A few converging factors led to my involvement with nutrition. When I graduated from college, I sold my event entertainment business I’d developed with my brother, which was 11 years old at the time. I considered going to medical school because I had already been accepted and I thought it would be a good idea to go back to school. Since I had chronic digestive issues someone suggested I take a course in nutrition, which seemed like a reasonable suggestion. My eating habits at the time were pretty poor. I ate out or ordered in from restaurants all the time and my only context for choosing what to eat was what I was in the mood for.
What is Clean Plates and what is its mission?
Clean Plates is the only nutritionist- and food critic-approved guide to the healthiest, tastiest and most sustainable restaurants. We discover and recommend the best of better-for-you eating including recipes, advice, products, restaurants and inspiring people and companies. Our mission is to make it easy and enjoyable for people to eat better.
One of the major takeaways from our discussion here was the importance of bio-individuality. Can you talk a little bit about what that means?
I explain bio-individuality in a couple of ways. It means there is more than one right way to eat. Or said differently, the foods that are right (or not right) for my body are different than the foods that are right (or not right) for your body. There is no particular way of eating that works for everyone. There are many factors that influence which foods are right for our particular bodies (genetics, gender, age, sensitivities, cultural background, current environment, etc) and our particular needs can also change over time. The good news is we don’t need to continue chasing every popular diet. The bad news is it puts the responsibility on each of us to become more aware of what we are eating and what’s working well.

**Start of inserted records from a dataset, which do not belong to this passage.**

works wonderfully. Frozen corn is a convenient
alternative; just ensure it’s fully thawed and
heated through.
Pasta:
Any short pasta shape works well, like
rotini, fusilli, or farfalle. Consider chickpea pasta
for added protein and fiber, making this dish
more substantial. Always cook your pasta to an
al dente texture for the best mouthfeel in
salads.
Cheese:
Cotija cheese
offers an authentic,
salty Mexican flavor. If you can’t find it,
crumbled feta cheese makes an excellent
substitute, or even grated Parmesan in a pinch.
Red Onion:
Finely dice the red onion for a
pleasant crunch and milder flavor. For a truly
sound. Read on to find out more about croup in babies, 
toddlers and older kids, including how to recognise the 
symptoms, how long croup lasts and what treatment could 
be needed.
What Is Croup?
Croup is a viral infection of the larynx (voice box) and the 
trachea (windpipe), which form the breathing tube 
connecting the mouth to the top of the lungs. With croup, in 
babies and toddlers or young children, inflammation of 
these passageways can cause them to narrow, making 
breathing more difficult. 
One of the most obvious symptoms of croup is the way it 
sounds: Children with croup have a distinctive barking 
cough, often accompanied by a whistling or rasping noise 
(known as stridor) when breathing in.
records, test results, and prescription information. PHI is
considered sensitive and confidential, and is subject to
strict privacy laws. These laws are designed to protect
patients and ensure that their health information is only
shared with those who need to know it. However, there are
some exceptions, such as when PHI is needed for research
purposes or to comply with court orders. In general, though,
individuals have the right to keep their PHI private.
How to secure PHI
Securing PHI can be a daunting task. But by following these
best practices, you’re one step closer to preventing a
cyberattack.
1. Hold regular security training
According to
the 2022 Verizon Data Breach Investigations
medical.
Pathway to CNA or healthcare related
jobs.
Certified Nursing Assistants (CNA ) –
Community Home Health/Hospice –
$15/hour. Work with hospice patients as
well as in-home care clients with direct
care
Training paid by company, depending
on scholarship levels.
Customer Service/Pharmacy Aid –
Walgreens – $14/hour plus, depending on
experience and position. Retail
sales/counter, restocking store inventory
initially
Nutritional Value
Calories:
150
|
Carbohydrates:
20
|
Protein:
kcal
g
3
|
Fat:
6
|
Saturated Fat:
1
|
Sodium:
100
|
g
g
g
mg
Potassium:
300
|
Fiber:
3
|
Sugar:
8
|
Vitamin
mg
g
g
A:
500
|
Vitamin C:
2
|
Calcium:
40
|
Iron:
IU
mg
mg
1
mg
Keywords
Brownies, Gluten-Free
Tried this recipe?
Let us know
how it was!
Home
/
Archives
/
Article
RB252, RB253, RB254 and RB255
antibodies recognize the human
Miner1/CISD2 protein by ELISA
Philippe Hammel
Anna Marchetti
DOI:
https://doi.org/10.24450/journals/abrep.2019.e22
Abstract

Eventually, I think there will be better testing to help us more easily determine what is best for us but for now that doesn't exist so there is no simple way. It's a journey of experimentation and exploration.
What do you think the biggest obstacle is in making healthy, nutritious eating the American norm?

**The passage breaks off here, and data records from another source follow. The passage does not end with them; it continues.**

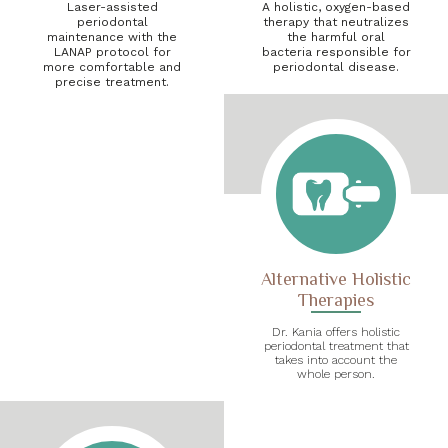
Laser-assisted
A holistic, oxygen-based
periodontal
therapy that neutralizes
maintenance with the
the harmful oral
LANAP protocol for
bacteria responsible for
more comfortable and
periodontal disease.
precise treatment.
Alternative Holistic
Therapies
Dr. Kania offers holistic
periodontal treatment that
takes into account the
whole person.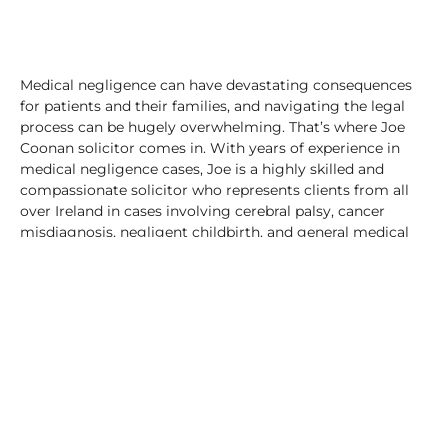
Medical negligence can have devastating consequences
for patients and their families, and navigating the legal
process can be hugely overwhelming. That’s where Joe
Coonan solicitor comes in. With years of experience in
medical negligence cases, Joe is a highly skilled and
compassionate solicitor who represents clients from all
over Ireland in cases involving cerebral palsy, cancer
misdiagnosis, negligent childbirth, and general medical
negligence matters.
Cerebral palsy is a condition that affects movement and
coordination, and is often caused by brain damage that
occurs before, during, or shortly after birth. When
medical professionals fail to provide the appropriate
standard of care during labour and delivery, it can result
in brain damage and the development of cerebral palsy.
Joe Coonan has successfully represented numerous
clients in cerebral palsy cases, holding medical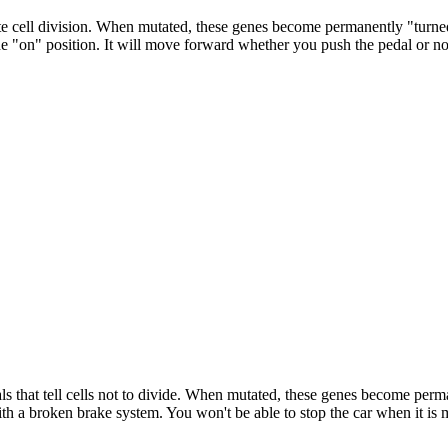
te cell division. When mutated, these genes become permanently "turned 
he "on" position. It will move forward whether you push the pedal or no
ls that tell cells not to divide. When mutated, these genes become perm
ith a broken brake system. You won't be able to stop the car when it is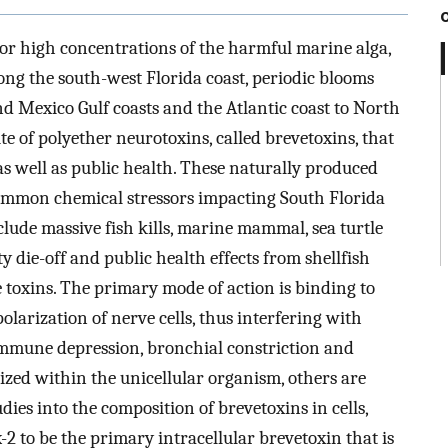
 for high concentrations of the harmful marine alga,
ong the south-west Florida coast, periodic blooms
d Mexico Gulf coasts and the Atlantic coast to North
te of polyether neurotoxins, called brevetoxins, that
as well as public health. These naturally produced
common chemical stressors impacting South Florida
lude massive fish kills, marine mammal, sea turtle
 die-off and public health effects from shellfish
 toxins. The primary mode of action is binding to
larization of nerve cells, thus interfering with
 immune depression, bronchial constriction and
ized within the unicellular organism, others are
ies into the composition of brevetoxins in cells,
 to be the primary intracellular brevetoxin that is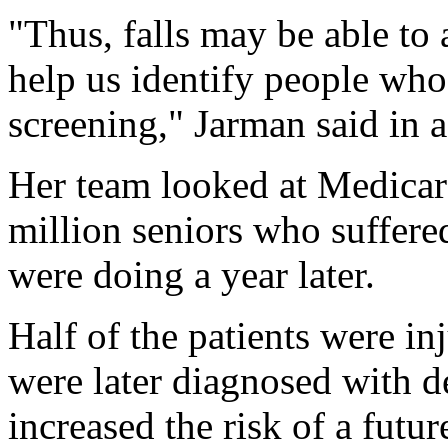
"Thus, falls may be able to 
help us identify people who
screening," Jarman said in a
Her team looked at Medicare
million seniors who suffere
were doing a year later.
Half of the patients were in
were later diagnosed with d
increased the risk of a fut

More people are becoming aware that food is the most important thing you can do to be healthy, which is a great thing. But of course, there are a lot of flaws in the food system that need to be addressed over time. To me, making it easier for people to have access to better (and affordable) choices will play a major role in making nutritious eating the norm. The good news is that is starting to happen — people are becoming more conscious of what they’re putting into their bodies, given that issues like obesity and the cost of healthcare have come to the forefront.

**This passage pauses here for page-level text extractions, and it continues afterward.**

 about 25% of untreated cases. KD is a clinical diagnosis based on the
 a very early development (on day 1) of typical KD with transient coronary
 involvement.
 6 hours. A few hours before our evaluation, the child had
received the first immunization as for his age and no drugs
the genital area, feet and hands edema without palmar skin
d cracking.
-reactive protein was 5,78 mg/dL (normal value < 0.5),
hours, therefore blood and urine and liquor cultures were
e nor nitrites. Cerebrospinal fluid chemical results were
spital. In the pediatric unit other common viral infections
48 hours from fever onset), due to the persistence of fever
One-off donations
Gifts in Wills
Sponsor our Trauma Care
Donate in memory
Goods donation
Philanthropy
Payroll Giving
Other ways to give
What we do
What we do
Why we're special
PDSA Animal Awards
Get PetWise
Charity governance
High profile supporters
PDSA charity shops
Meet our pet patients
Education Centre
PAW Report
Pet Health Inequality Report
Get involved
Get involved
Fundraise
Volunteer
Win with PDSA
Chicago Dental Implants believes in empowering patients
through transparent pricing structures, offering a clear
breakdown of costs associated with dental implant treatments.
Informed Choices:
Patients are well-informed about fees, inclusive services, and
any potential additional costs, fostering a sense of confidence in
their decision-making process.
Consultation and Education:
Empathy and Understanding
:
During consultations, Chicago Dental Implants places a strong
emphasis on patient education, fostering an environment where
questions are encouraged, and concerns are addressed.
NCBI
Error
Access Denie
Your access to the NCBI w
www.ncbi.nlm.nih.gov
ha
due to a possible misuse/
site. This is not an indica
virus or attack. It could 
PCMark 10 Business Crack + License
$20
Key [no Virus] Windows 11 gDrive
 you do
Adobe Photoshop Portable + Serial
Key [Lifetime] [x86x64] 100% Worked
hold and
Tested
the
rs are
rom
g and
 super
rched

What's next for Clean Plates?
We are starting a blog to expand our email offering — we think it is a great way to stay in touch with our community and share everything we are discovering. And we’re going to be rolling out nationwide guides (not just local) giving you advice, tricks and tips. This is really exciting because currently our guides are centered on New York City and Los Angeles, but we really want to bring the mission to a larger audience.